Señor Alcalde,
Hemos tenido conocimiento del proyecto de creación de un Parque
temático de ocio, en el cual se pretende incluir un delfinario.
Ya estamos en el siglo XXI y eso debería notarse no tan sólo
a nivel tecnológico sino también a nivel ético y moral.
Seguir apostando por un delfinario, en el que mantener delfines cautivos,
es una apuesta de ocio trasnochada y cruel para estos animales. Para los
delfines un delfinario es una cárcel, no una especie de balneario
con comida gratis. Si la procedencia de los delfines es el océano,
permita que sigan viviendo libremente, no los encarcele en aras de la oferta
lúdico-educativa. Y si los delfines que quieren albergar provienen
de otro centro donde ya vivieron cautivos, déles una mejor oportunidad
que seguir siendo esclavos en un zulo de cemento.
Sepa usted, que la dinámica general (fuera y dentro de Europa)
es precisamente ir cerrando los viejos delfinarios, incluidos los que están
en zoológicos. En países como Inglaterra, Noruega, Austria
y Polonia, no queda abierto ni un solo delfinario y en Brasil, el último
delfín cautivo ya ha sido liberado.
La cautividad es una condición terrible para estos animales que
disponen del ancho del mar para vivir.
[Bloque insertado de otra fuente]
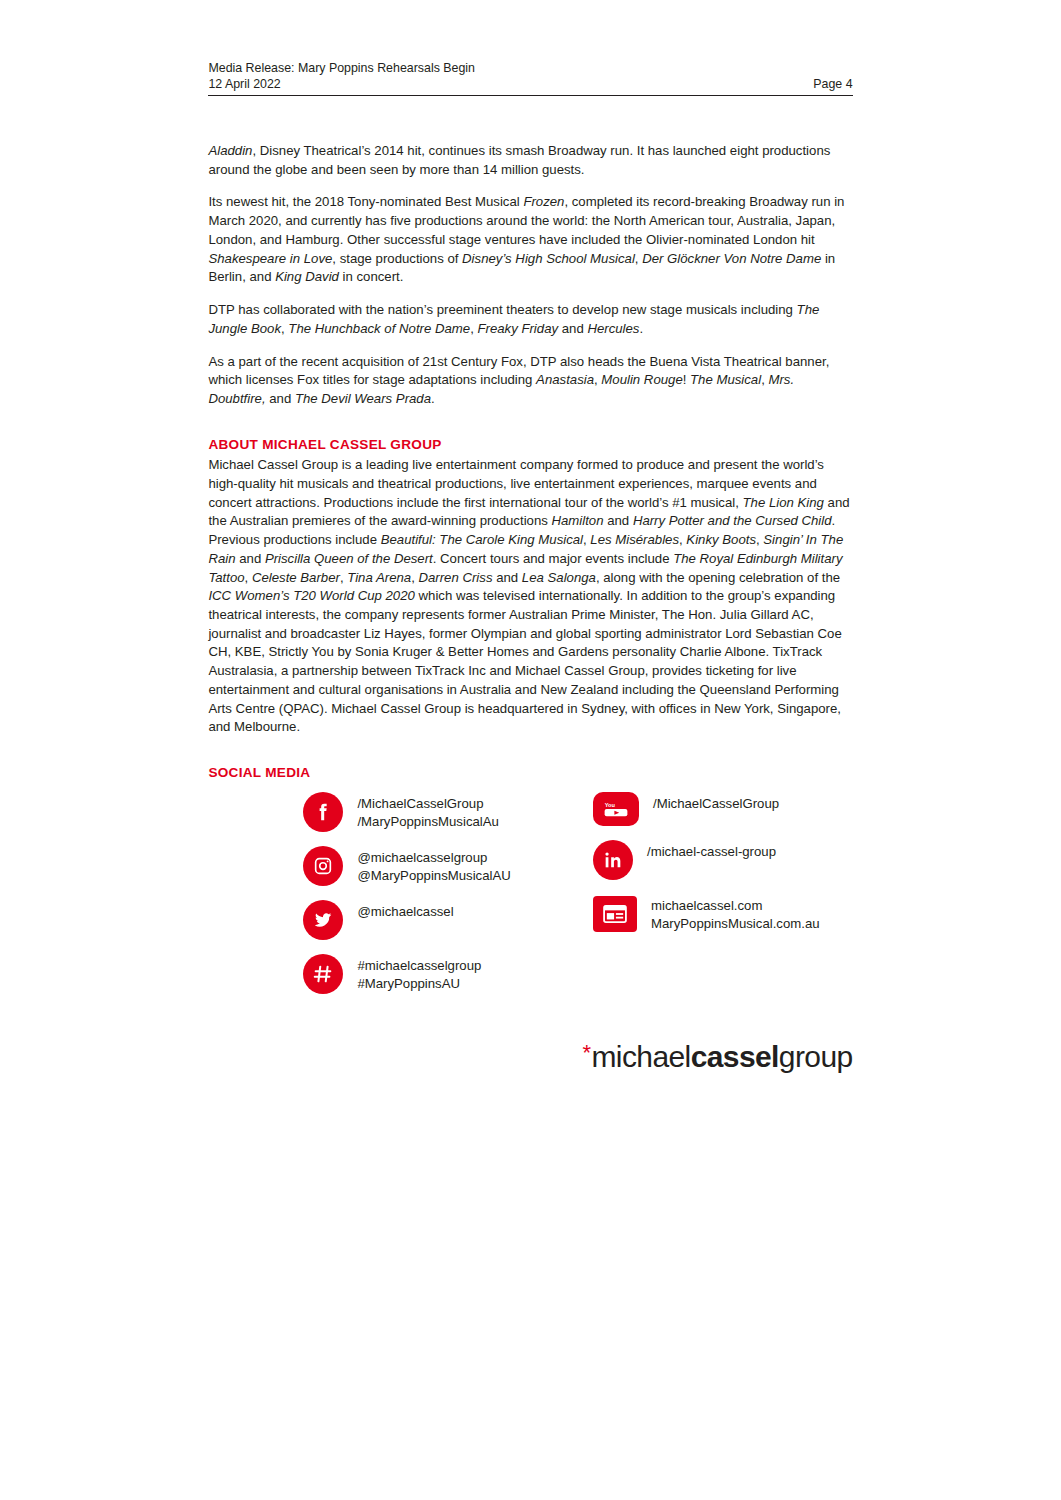Media Release: Mary Poppins Rehearsals Begin 12 April 2022Page 4
Aladdin, Disney Theatrical’s 2014 hit, continues its smash Broadway run. It has launched eight productions around the globe and been seen by more than 14 million guests.
Its newest hit, the 2018 Tony-nominated Best Musical Frozen, completed its record-breaking Broadway run in March 2020, and currently has five productions around the world: the North American tour, Australia, Japan, London, and Hamburg. Other successful stage ventures have included the Olivier-nominated London hit Shakespeare in Love, stage productions of Disney’s High School Musical, Der Glöckner Von Notre Dame in Berlin, and King David in concert.
DTP has collaborated with the nation’s preeminent theaters to develop new stage musicals including The Jungle Book, The Hunchback of Notre Dame, Freaky Friday and Hercules.
As a part of the recent acquisition of 21st Century Fox, DTP also heads the Buena Vista Theatrical banner, which licenses Fox titles for stage adaptations including Anastasia, Moulin Rouge! The Musical, Mrs. Doubtfire, and The Devil Wears Prada.
About Michael Cassel Group
Michael Cassel Group is a leading live entertainment company formed to produce and present the world’s high-quality hit musicals and theatrical productions, live entertainment experiences, marquee events and concert attractions. Productions include the first international tour of the world’s #1 musical, The Lion King and the Australian premieres of the award-winning productions Hamilton and Harry Potter and the Cursed Child. Previous productions include Beautiful: The Carole King Musical, Les Misérables, Kinky Boots, Singin’ In The Rain and Priscilla Queen of the Desert. Concert tours and major events include The Royal Edinburgh Military Tattoo, Celeste Barber, Tina Arena, Darren Criss and Lea Salonga, along with the opening celebration of the ICC Women’s T20 World Cup 2020 which was televised internationally. In addition to the group’s expanding theatrical interests, the company represents former Australian Prime Minister, The Hon. Julia Gillard AC, journalist and broadcaster Liz Hayes, former Olympian and global sporting administrator Lord Sebastian Coe CH, KBE, Strictly You by Sonia Kruger & Better Homes and Gardens personality Charlie Albone. TixTrack Australasia, a partnership between TixTrack Inc and Michael Cassel Group, provides ticketing for live entertainment and cultural organisations in Australia and New Zealand including the Queensland Performing Arts Centre (QPAC). Michael Cassel Group is headquartered in Sydney, with offices in New York, Singapore, and Melbourne.
Social Media
/MichaelCasselGroup /MaryPoppinsMusicalAu
@michaelcasselgroup @MaryPoppinsMusicalAU
@michaelcassel
#michaelcasselgroup #MaryPoppinsAU
You
/MichaelCasselGroup
/michael-cassel-group
michaelcassel.com MaryPoppinsMusical.com.au
*michaelcasselgroup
En cautividad, los comportamientos
sociales de los delfines resultan totalmente distorsionados, se vuelven
más agresivos y sus comportamientos dominantes se exageran, dejan
de utilizar su sistema de comunicación por sonar, básico
para percibir el mundo que les rodea pero sin sentido si lo que les envuelve
día tras día son paredes de cemento. Es frecuente que se
dañen los dientes en busca de alimento inexistente en los fondos
de las piscinas e ingieran objetos extraños que suelen dañarles
el estómago. Se aburren irremediablemente y son muchos los
que mueren o enferman por el estrés, o, sencillamente, porque no
pueden sobrevivir a las condiciones de vida impuestas en un delfinario.
Hay casos en que se han suicidado dejando, voluntariamente, de respirar.
Señor Alcalde, no siga apostando por una oferta lúdica
de principios del siglo pasado. Todavía existen colonias de delfines
en el mar que baña las costas de su ciudad. Ofrezca fotos e imágenes
de esos delfines en su parque temático y si quiere, la posibilidad
de salir a avistarlos en pleno mar. ¡¡Todos saldremos ganando!!
El futuro pasa por establecer puentes con otros animales, por entenderlos
en libertad e intentar no dañar el medio en el que habitan. El futuro
no pasa por convertir a los deflines en payasos de feria y a los visitantes,
en seres insensibles y distorsionados por un escenario que nada tiene que
ver con la realidad. Un delfinario es una apuesta ruinosa ética,
moral y filosóficamente. Un proyecto al que ADDA se va a oponer
abiertamente por todo lo expuesto anteriormente y que le acarreará
un cúmulo de protestas.
Disponemos de amplia información que puede solicitar si lo desea.